To implement functional safety, machine designers need to perform a risk assessment. This involves determining the probability of harm (the frequency and/or degree of exposure) and the potential severity of harm (slight or serious) if an incident should occur. These assessments, combined with an analysis of the technical and human possibilities for avoiding possible harm, provide a basis for specifying safety requirements.
These requirements are generally categorized either by the Safety Integrity Level (SIL) system under IEC 61508 or the Performance Level (PL) system under ISO 13849. Machine engineers or their consultants determine the appropriate SIL or PL level required to reduce risk to acceptable levels for each safety function.
Machine builders that are new to this process sometimes default to the highest safety levels (SIL3 or PLe), but for most industrial machines this leads to unnecessary complexity and expense. That’s why an accurate risk assessment is important.
Once SILs or PLs have been identified for each safety function, these functions can be designed and validated to achieve their intended performance characteristics. In the EU, the complete system must be certified by an appropriate notified body, such as TÜV. Finally, functional safety audits should be conducted to ensure that appropriate safety lifecycle management techniques are applied consistently and thoroughly at each relevant stage throughout the product lifecycle.
SafeMotion Simplifies Functional Safety
Implementing functional safety doesn’t need to be overcomplicated. Kollmorgen’s next-generation AKD2G drives offer a full set of 100 percent drive-resident SafeStop, SafeSpeed and SafePosition options—16 functional safety features in all. With drive-resident functional safety, there’s no need for external solutions that depend on complex integration between the controller, safe PLC and drive.

To provide just two examples, the SLS–Safe Limited Speed function can be used to clean a food packaging machine more efficiently and thoroughly, without stopping the machine. The SDI–Safe Direction function can increase metal forming throughput by preventing dangerous movements when an operator breaks the light curtain, rather than forcing a shutdown of the press brake.
Watch our on-demand web session to learn about 10 commonly used SafeMotion functions.
In addition to simplifying machine design, drive-resident SafeMotion functions can also simplify safety testing. For example, in a machine that achieves a SIL2 or higher rating in part by using a brake motor to hold a vertical load, there needs to be a method for testing the electromechanical braking system to ensure that it prevents the load from falling when the machine is unenergized. The SafeMotion SBT–Safe Brake Test function incorporates this testing capability, so you don’t have to engineer an external process—including circuitry, components, error notification method and more—in order to perform the testing externally. Everything is already done for you, on the drive.
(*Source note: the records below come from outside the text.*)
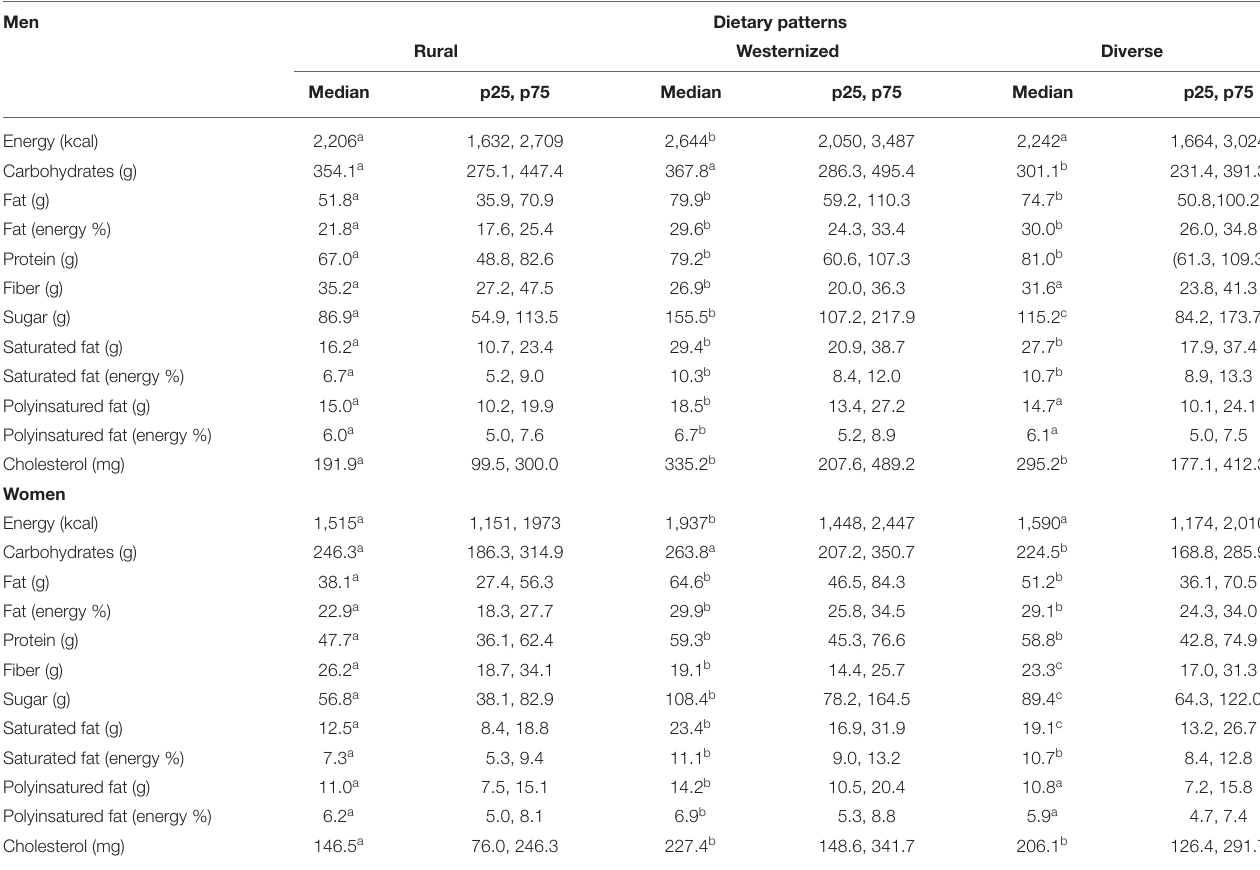
TABLE 3 | Daily energy and nutriments intake by dietary pattern and gender in Mexican adults ( n = 5,735) 1 . Men Dietary patterns Rural Westernized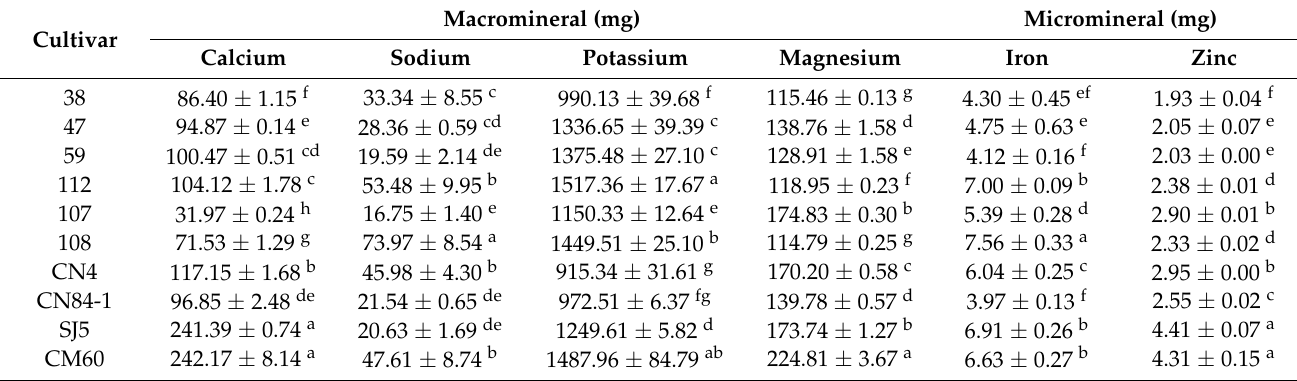
Table 4. Mineral contents of ten bean cultivars (per 100 g dry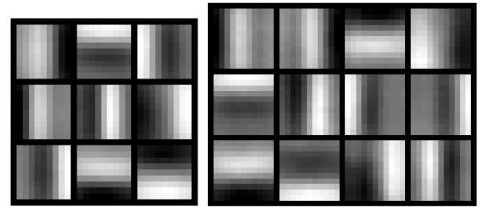
Figure. 5 Learned encoders of autoencoders. Left: setting 1) ; Right: setting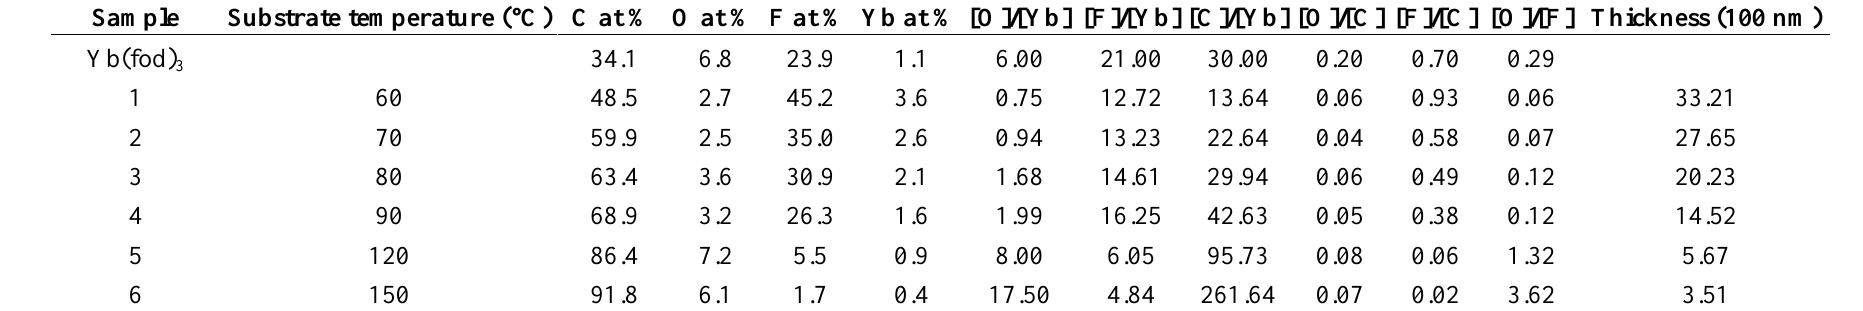
Table 1. Ratios of atomic concentrations and relative/absolute atomic concentrations of relevant elements in as-received stoichiometric Yb(fod) compound, and in six a-C:D:F(Yb) films deposited under varying conditions as determined from XPS measurements. 3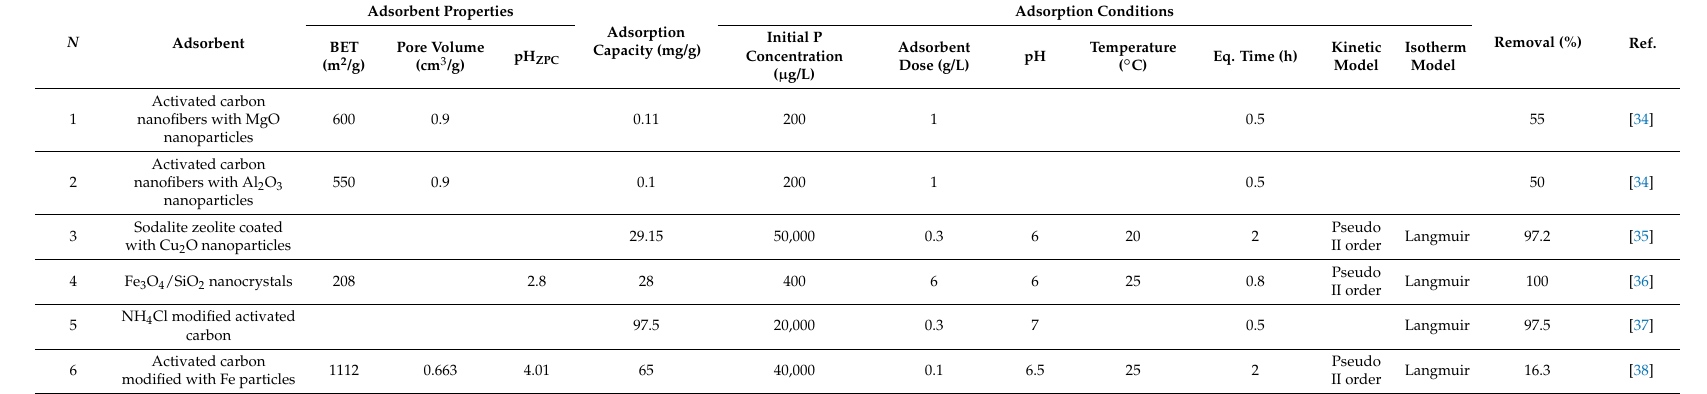
Table 3. Nanofibrous adsorbent properties and adsorption conditions for the removal of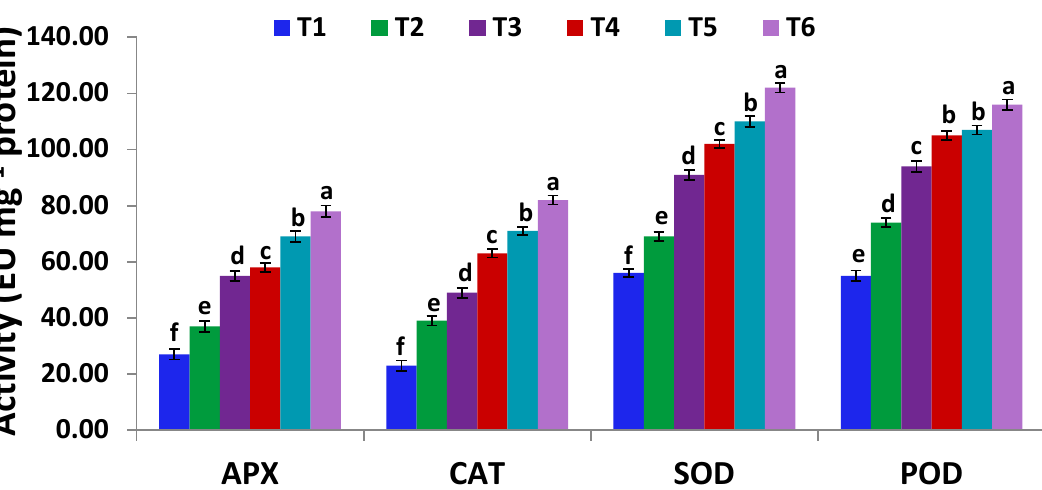
Figure 2. Ascorbate peroxidase (APX), catalase (CAT), superoxide dismutase (SOD), and peroxidase (POD) activities in leaves of un-inoculated and inoculated soybean plants with Serratia marcescens BM1 under Cd stress. Data are means ± SE ( n = 4). Di ff erent letters (a–f) above the chart columns indicate significant di ff erences between treatments ( p ≤ 0.05). T1, control with no Cd and BM1 treatment; T2, plant treated with Serratia marcescens BM1; T3, plant treated with 150 µ M CdCl 2 ; T4, plant treated with 150 µ M CdCl 2 and Serratia marcescens BM1; T5, plant treated with 300 µ M CdCl 2 ; T6, plant treated with 300 µ M CdCl 2 and Serratia marcescens BM1.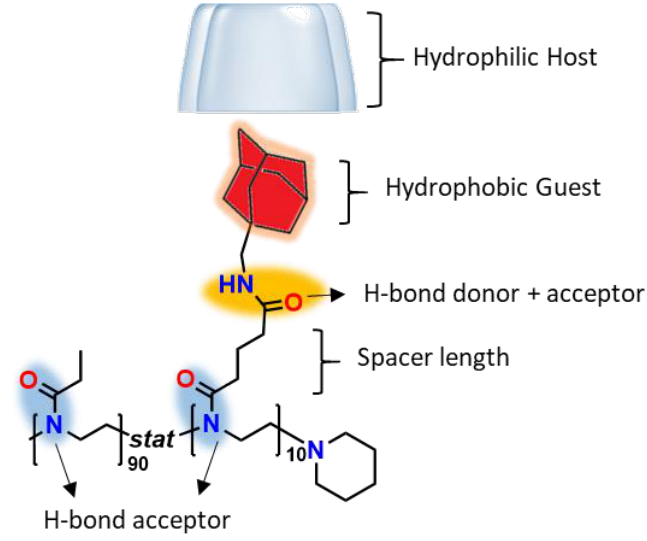
Figure 7. Rationalization of the polymer design.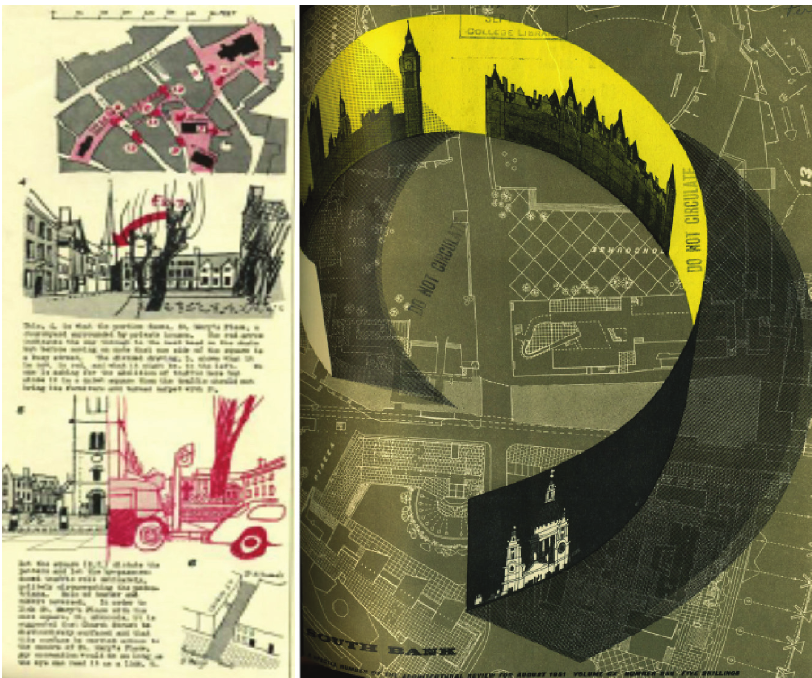
Figure 3. Gordon Cullen, fragment page, from “Midland Experiment: Shrewsbury,” Architectural Review , May 1954 (left); Gordon Cullen and D. Dewar Mills, cover design, Architectural Review, August 1951 (right). Source : The Architectural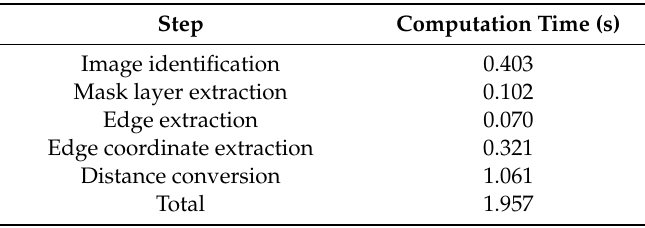
Table 4. Time for each step in the proposed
SafeMotion helps you achieve the component-level capabilities and ratings you need to achieve the SIL or PL level you have arrived at through your risk assessment process and that you are engineering into your machine. And, as always, you can rely on Kollmorgen co-engineering expertise to help meet all your motion performance goals, from your functional safety specifications to product quality and throughput, machine uptime, and more.